Elise Wilk, die bekanntlich selber Theaterstücke in rumänischer Sprache schreibt und dafür auch durch Preisverleihung erste internationale Anerkennung erhielt, stellt drei Stücke vor, die auch auf rumänischen Bühnen gespielt wurden: „Chatroom“ von Enda Walsh, „Norway. Today“ von Igor Bauersima und „Plastilin“ von Wassilij Sigarew. Es geht dabei um Teenager und ihre Probleme in einer Welt, in der sie sich behaupten müssen, wobei die Anpassung schwer wenn nicht sogar unmöglich ist. „Sie bieten das Bild einer jungen Generation: umherirrend, unverstanden, in einem ständigen Kampf mit den Eltern und dem System.“ Keine leichte Unterhaltung, eher schonungslos und schockierend.
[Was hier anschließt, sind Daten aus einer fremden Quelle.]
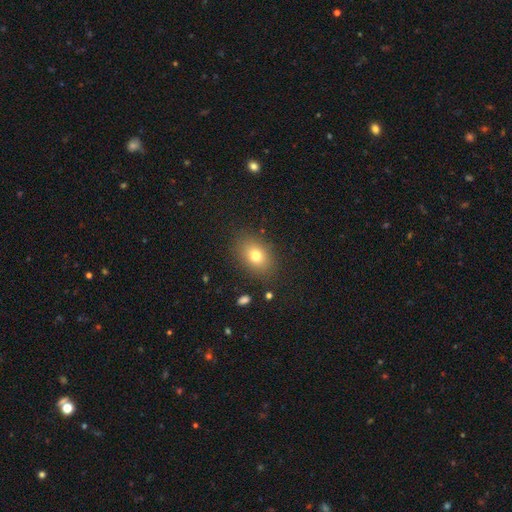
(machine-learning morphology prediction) type=smooth (76%); roundness=in between (73%); merging=none (85%).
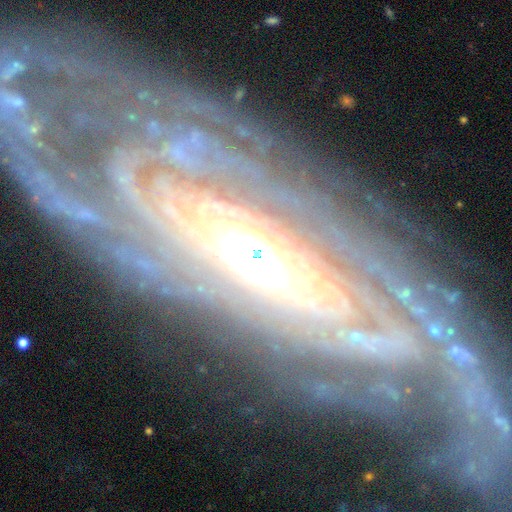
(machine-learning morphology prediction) A featured or disk galaxy (83%) with no bar (57%), tight (69%) spiral arms (81%) and a moderate central bulge (53%).

Vote fractions:
- Smooth or featured? featured or disk: 83% / smooth: 9% / star or artifact: 8%
- Edge-on disk? no: 81% / yes: 19%
- Bar? no: 57% / weak: 25% / strong: 19%
- Spiral arms? yes: 81% / no: 19%
- Spiral winding? tight: 69% / medium: 21% / loose: 11%
- Spiral arm count? can't tell: 45% / 2: 15% / more than 4: 11% / 3: 10% / 4: 9% / 1: 9%
- Bulge size? moderate: 53% / small: 22% / large: 18% / dominant: 3% / none: 3%
- Merging? none: 69% / minor disturbance: 16% / major disturbance: 11% / merger: 3%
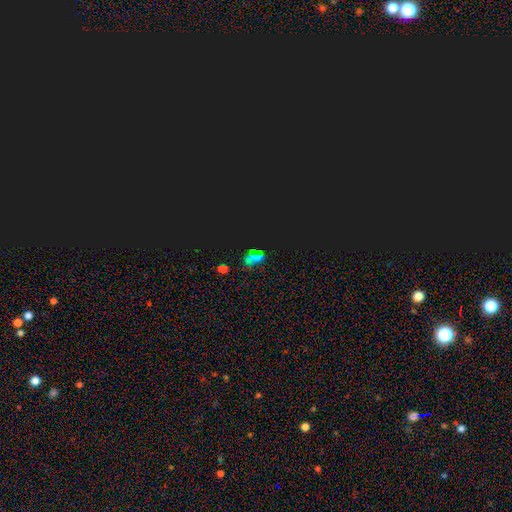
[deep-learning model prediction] Smooth or featured?
  - star or artifact: 69% *
  - smooth: 22%
  - featured or disk: 9%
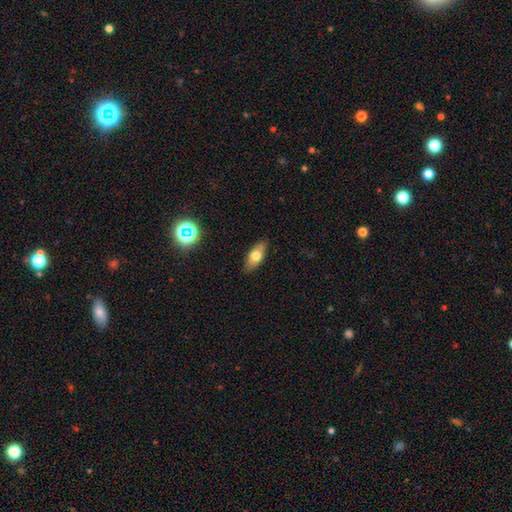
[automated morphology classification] Smooth or featured? Predicted: smooth (p=0.66). How rounded? Predicted: in between (p=0.80). Merging? Predicted: none (p=0.86).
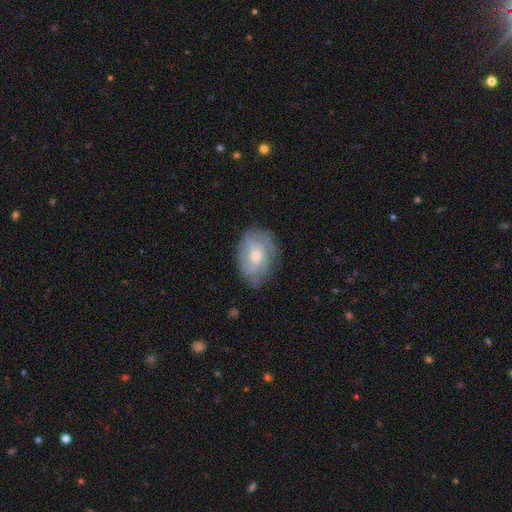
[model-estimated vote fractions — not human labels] featured or disk 73%, smooth 20%, star or artifact 7%. Down the decision tree: edge-on disk — no (97%); bar — no (74%); spiral arms — yes (89%); spiral arm count — can't tell (43%); spiral winding — tight (59%); bulge size — small (54%); merging — none (73%).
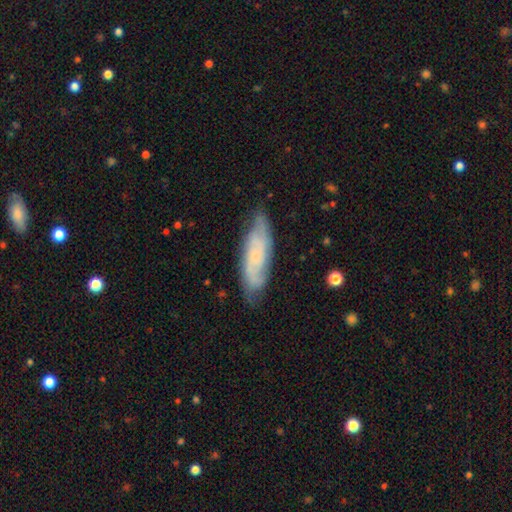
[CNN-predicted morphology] type=featured or disk (60%); edge-on=no (82%); merging=none (74%).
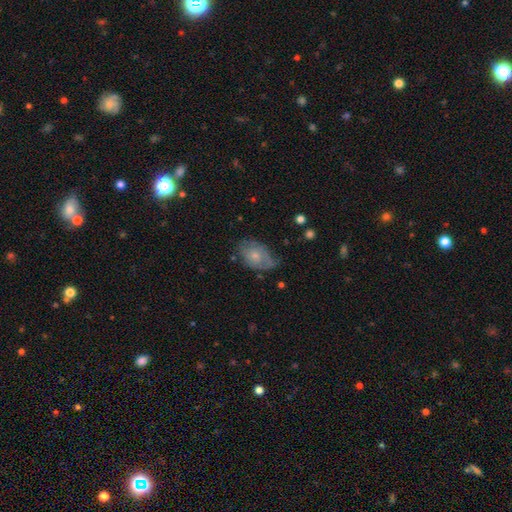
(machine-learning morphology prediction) Smooth or featured: smooth — 49% (featured or disk — 43%)
Merging: none — 51% (minor disturbance — 34%)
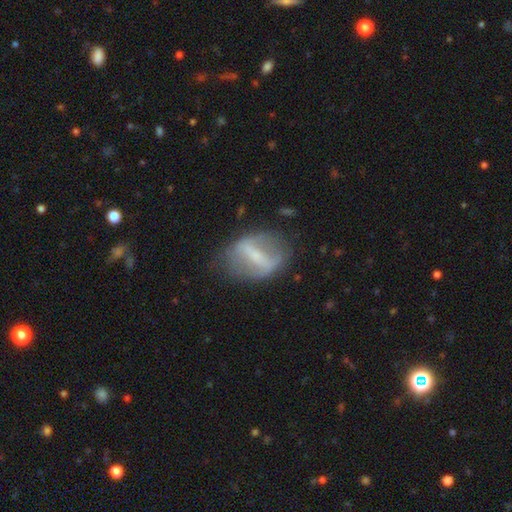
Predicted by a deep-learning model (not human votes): A featured or disk galaxy (63%) with a strong bar (66%), no spiral arms (69%) and a small central bulge (44%).

Vote fractions:
- Smooth or featured? featured or disk: 63% / smooth: 29% / star or artifact: 8%
- Edge-on disk? no: 90% / yes: 10%
- Bar? strong: 66% / weak: 24% / no: 10%
- Spiral arms? no: 69% / yes: 31%
- Bulge size? small: 44% / none: 26% / moderate: 24% / large: 4% / dominant: 1%
- Merging? none: 63% / minor disturbance: 21% / major disturbance: 14% / merger: 2%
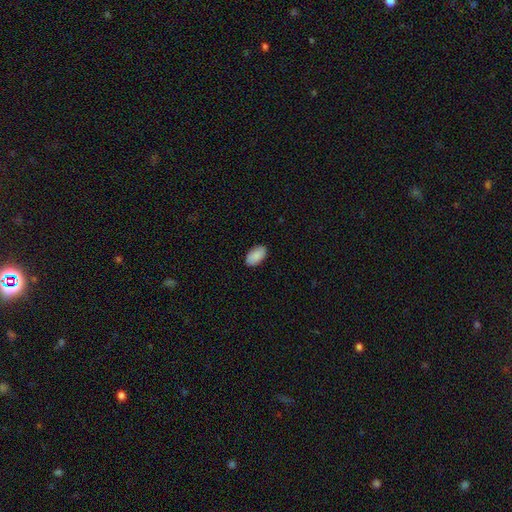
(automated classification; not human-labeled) A smooth galaxy with no disk features (90%) that is in between round and cigar-shaped (95%). Merging: none (88%).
George Paul Meiu bewegt sich wort-wörtlich und sinnbildlich in einer ganz anderen Welt. Der heute 29-Jährige ist mit seinen Eltern zunächst nach Kanada ausgewandert und hat an der „Concordia“-Hochschule in Montreal Kulturanthropologie studiert. Unlängst hat er in dieser Disziplin an der Universität aus Chicago erfolgreich seine Doktorarbeit bestritten. Seine Forschungen beschäftigen sich hauptsächlich mit der Zivilisation und Kultur afrikanischer Eingeborener (die Samburu-Volksgruppe in Kenia). Meiu, der bereits während seiner Schulzeit am Honteruslyzeum sein Interesse an der Volkskunde durch eine von ihm betreute Ausstellung, einschließlich mit sächsischer Thematik, bewiesen hatte, distanziert sich heute von einer „romantischen“ Betrachtungsweise des rumänischen Bauern, so wie sie vor und leider in großem Maße auch heute üblich ist. Da sei zu viel Ideologie und Propaganda hineingebracht worden, sagt Meiu im Interview.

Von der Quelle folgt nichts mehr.